Leaving Lola – Part 1: Staying Up
Part 1 of 3
Reese said, “When you are there, you should blog about funerals in the Philippines” and I first thought, “Wow, that’s sort of a morbid subject”. Little did I know that funerals in the Philippines can be emotionally lush and symbolic celebrations, especially if the person lived a long life — like my Lola did.
When I heard the news, I was doing my share of door duty at People Power and in the blink of an eye I was packing my things – my Lola – the matriarch and our last link to her generation -had passed away. My whirlwind trip ended 40 hours later at my family’s ancestral house in Alaminos, Laguna Province — amidst a flurry of tears and painful embraces.
Why had we not gone to a funeral home? Upon entering the house, there was my Lola’s coffin, she inside, dressed in pina, jusi and pearls, surrounded by roses, sampaguitas, blessing cards and the people who loved her. The funeral was in a few days and until then, we would stay with her body here in the house, on the land she has lived on for almost a century.
“It’s Made In the USA,” said Tyrone, an uncle that I was just meeting right then and there, pointing at the sturdy chariot. “That’s why it’s more expensive.” (Apparently, I’m not supposed to call him Tito Tyrone, because he’s not my direct uncle, but a cousin’s cousin of my mom. “Tito” as a term of respect for elders is purely an immigrant creation that created community in a lonely new land.) More relatives would stream in, most of whom I had met when I was a baby, to others I thought I had never met before but whose features were strangely similar to my own… “I’m the eldest son of your Lolo’s younger brother — your distant cousin. I used to take care of YOU.”
Funny enough, they told me that I looked a lot like my Lola when she was smiling or laughing.
And they stayed late into the night, praying, singing songs, exchanging memories. They came from the city, but mostly they came from the “lupa”, the land that my family has owned since the 1800s when friars parsed and distributed it to only a lucky few, thus setting the stage for the class divisions that are still present in the Philippines today.
This was rich land, before Dole and Del Monte ravaged it’s pineapples and mangoes, putting its bounty in tin cans to be sent (ironically) to North America where unaware kids like my cousins and I could snack on fruit cocktail as part of our brown bag lunches along with sandwiches and other bologna.

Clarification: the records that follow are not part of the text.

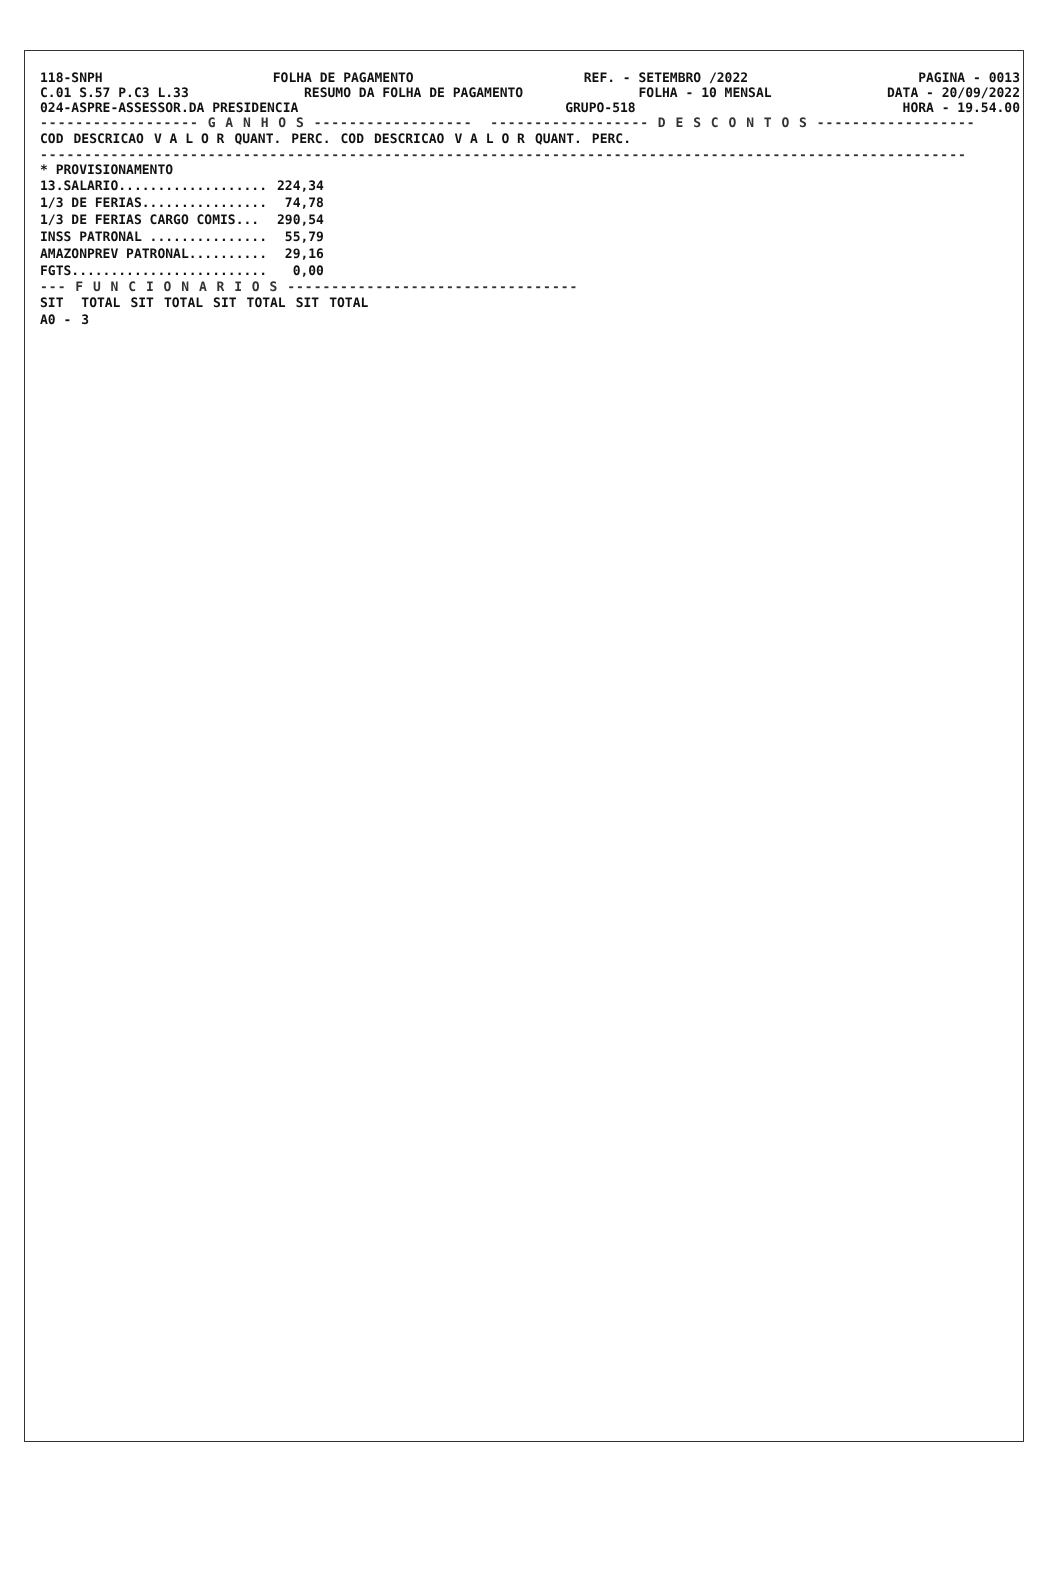118-SNPH FOLHA DE PAGAMENTO REF. - SETEMBRO /2022 PAGINA - 0013
C.01 S.57 P.C3 L.33 RESUMO DA FOLHA DE PAGAMENTO FOLHA - 10 MENSAL DATA - 20/09/2022
024-ASPRE-ASSESSOR.DA PRESIDENCIA GRUPO-518 HORA - 19.54.00
------------------ G A N H O S ------------------ ------------------ D E S C O N T O S ------------------
| COD | DESCRICAO | V A L O R | QUANT. | PERC. | COD | DESCRICAO | V A L O R | QUANT. | PERC. |
| --- | --- | --- | --- | --- | --- | --- | --- | --- | --- |
---------------------------------------------------------------------------------------------------------
* PROVISIONAMENTO
| 13.SALARIO................... | 224,34 |
| 1/3 DE FERIAS................ | 74,78 |
| 1/3 DE FERIAS CARGO COMIS... | 290,54 |
| INSS PATRONAL ............... | 55,79 |
| AMAZONPREV PATRONAL.......... | 29,16 |
| FGTS......................... | 0,00 |
--- F U N C I O N A R I O S ---------------------------------
| SIT | TOTAL | SIT | TOTAL | SIT | TOTAL | SIT | TOTAL |
| --- | --- | --- | --- | --- | --- | --- | --- |
| A0 - | 3 | | | | | | |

It’s also land where not only coconuts and lanzones grow, but also children… poor ones with parents who work hard for little money and can’t pay rent or a mortgage, and so rely on the goodness and compassion of others, like my Lola. Others might call them squatters, but if they are here tonight, they are family — and they are crying and praying too — they have lost someone with qualities that are now too rare in this day and age.
This is Juan. He and his family live on the very edge of the Bicomong-Punzalan land which backs right on to the makeshift houses on the ‘riles’. His family was doing odd jobs around the property when he was born — totally blind. “Lola took care of him, that’s why he is here all night”, said my mother. “She took care of a lot of people by giving them an honest day’s work — even when the work didn’t necessarily need to be done”.
Why would you pay for work that didn’t necessarily need doing? And what was the work arrangement? “They didn’t ask for payment,” said Mom. “But your Lola always tried to take care of everyone. She knew that we couldn’t live without them, either.” I guess this is how the ecosystem works — when you are blessed, you should find a way to share the blessing. You don’t choose your lot in life, but you sure can do good with what you have. “Your Lola was too generous.”
And that’s how it was, night after night. Staying up and making sure that there was always someone to keep Lola company. Sometimes the room was abuzz with memories and stories and sometimes the silence was deafening as the reality set in that we wouldn’t be seeing her for a long while. Here, there is no attendant to tell you and your guests to leave. No one to lock up and tell you to come back tomorrow at 10am. Just an open door, welcoming you in at any hour you want to arrive — any hour you want to pay tribute. This is NOT North America where we impose business hours on mourning and so we stay up.
Sometimes, I even found myself being the last and only one awake. I’ll admit, I felt a bit like “Johnny” in a scene from Ang Pamana. I’m happy to report that I saw no mananangals… but I’m sure there was a ghost or two present — good ones.
I suppose that this is what the tradition is all about – you don’t leave the body, and the spirit never leaves YOU.
Even in death, we take care of each other.